Mercadillo callejero de los
viernes en Egáleo: un lugar idóneo para meditar sobre la globalización. (Foto,
Carmen Martorell)
Boris Johnson se ha
salido con su mayoría absoluta, y la Gran Bretaña irá al Brexit duro.
Posiblemente se deje jirones en la operación: esos jirones podrían llamarse
Escocia e Irlanda del Norte, territorios en los que las embestidas del Pájaro
Loco están provocando un resurgimiento de los impulsos centrífugos que ya antes
estuvieron a punto de acabar con el Reino Unido y con su símbolo inevitable y
eviterno, la Queen.
La pregunta que
procede en este ápice de la coyuntura es si el mundo va a cambiar a partir de
ahora, o si seguiremos teniendo el mismo mundo de antes, solo que en un grado más
avanzado de encabronamiento. Todos los inputs
estaban ya dados de antes: la financiarización campa por sus respetos; la
locomotora estadounidense tira millas a pesar de ser consciente de que cada vez
son más los vagones desenganchados del convoy, incluso en el propio territorio;
y la Unión Europea está practicando un seguidismo vergonzante en lugar de plantear
una alternativa acorde con el grado de civilización que se supone a las viejas
tradiciones del continente.
La victoria de
Johnson representa, así, un éxito del «sálvese quien pueda», eslogan muy en uso
en los naufragios de los grandes paquebotes. Algunos teóricos de la izquierda
aseguran que se trata del naufragio nada menos que del capitalismo. No me lo
parece: Lo que viene a resultar, creo yo, es que el capitalismo está barriendo con todo
lo demás. Incluido el planeta.
Dejó escrito Carlos
Marx que un gran sistema económico no muta en otro nuevo mientras el viejo no
ha agotado todas sus posibilidades. No es necesario tomar al pie de la letra al
Barbudo de Tréveris en esta profecía. Por ejemplo, eso significaría que el
feudalismo desapareció de la faz económica de la Tierra con el advenimiento del
capitalismo; y sin embargo el feudalismo, o cuando menos un avatar novedoso del
viejo feudalismo, está de vuelta en la constitución de constelaciones de empresas
dominantes, precarias y sumergidas, que entran desigualmente en la composición de
la actual red de relaciones económicas en el neocapitalismo postindustrial, y se comportan entre ellas en términos de señorío y vasallaje.
Pero sí se le puede
conceder “algo” de razón a la profecía de Marx, y en ese algo me baso para
argumentar que nos encontramos ante una nueva posibilidad del mismo mundo
encabronado, caracterizada por la proyección política imparable de un grave
hecho previo, ocurrido a mediados de los años setenta del siglo anterior: la rotura
consciente de los lazos sociales establecidos, la negación, la fragmentación en
cachos minúsculos del trabajo y de la sociedad que trabaja, en un mundo liderado
por las corporateds. Es ese “pecado
original” el que está dando al traste con todo un formidable esfuerzo secular anterior,
en pro de la libertad, la igualdad, la fraternidad, la cohesión, la inclusión, la
solidaridad, y el derecho a la autonomía de las partes en el interior de un
sistema amable, “de rostro humano” como se decía en tiempos.
Ahora las cosas van
por otro camino: la amabilidad no está de moda, y el encabronamiento prevalece.

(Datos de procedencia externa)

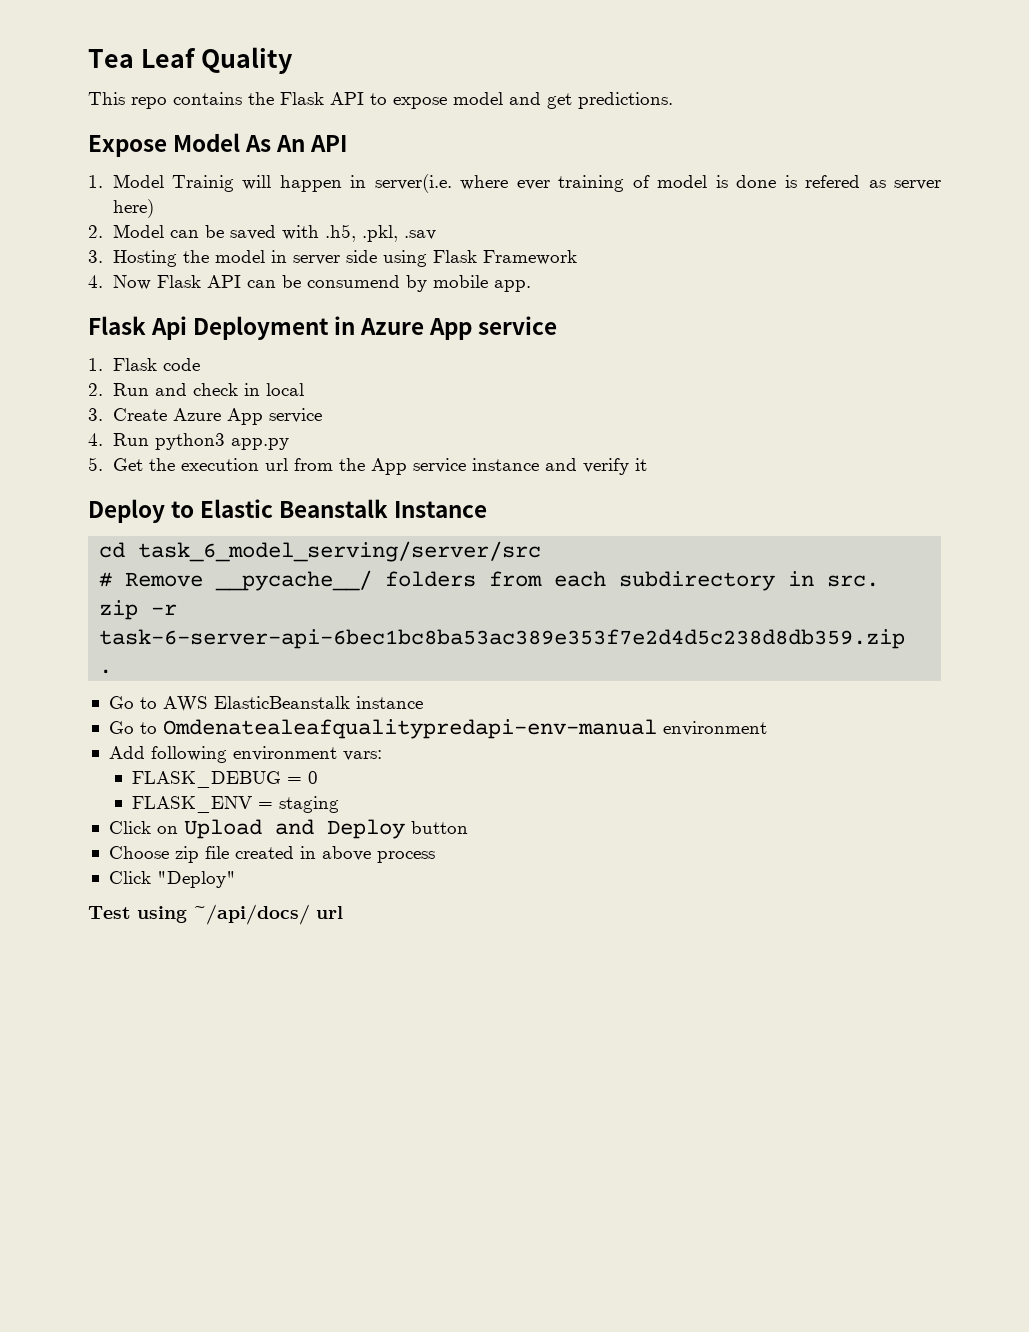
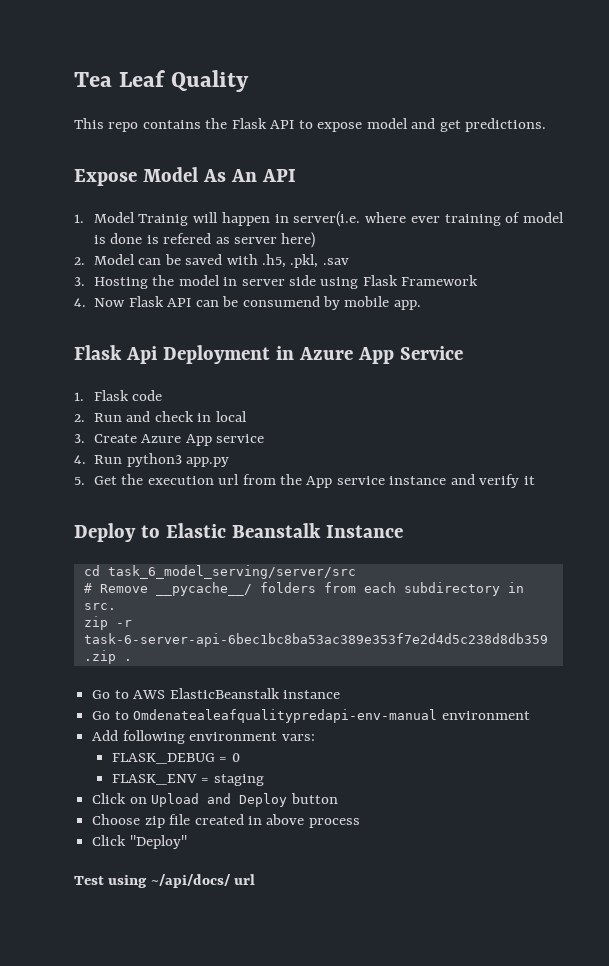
[478,316,558,335] service -> [399,346,463,360] Service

Un botón, como muestra: los insultos en twitter a Greta Thunberg, icono mundial
de la lucha contra el cambio climático, que han sido recogidos y estudiados por
Borja Andrino, Jordi Pérez Colomé y Rubén Rodríguez, y presentados en elpais
(1).
Los autores han
analizado más de 400.000 tuits españoles, emitidos entre el 20 de noviembre y
el 11 de diciembre; unos 70.000, originales, y el resto retuiteados. Primera
constatación: el 66% provienen de varones, el tercio restante de mujeres. Los
calificativos insultantes varían levemente en un caso y en otro: los varones
prefieren llamarla histérica, estúpida, puta y majareta; las mujeres optan por
marioneta, niñata y loca. Todos ellos se comportan como si la descalificación
de Greta hubiera de significar el punto final de la lucha contra la contaminación y en favor de las energías limpias y de un futuro sostenible. Greta
ejerce de muñeca vudú en la que se clavan más y más alfileres con la intención
de hacer daño a otras personas, a otras autoridades, a otras concepciones del
mundo que resultan, al parecer, extraordinariamente molestas para esas personas.
Puede en definitiva
que el final del capitalismo venga a coincidir con el fin del mundo. Habrá sido
un éxito formidable para los accionistas y los propietarios de las patentes que
configuran el mundo actual tal como es, pero será un éxito difícilmente
aprovechable. Esa es la razón por la que algunos seguiremos proponiendo, con
amabilidad pero también con firmeza, una alternativa radicalmente diferente.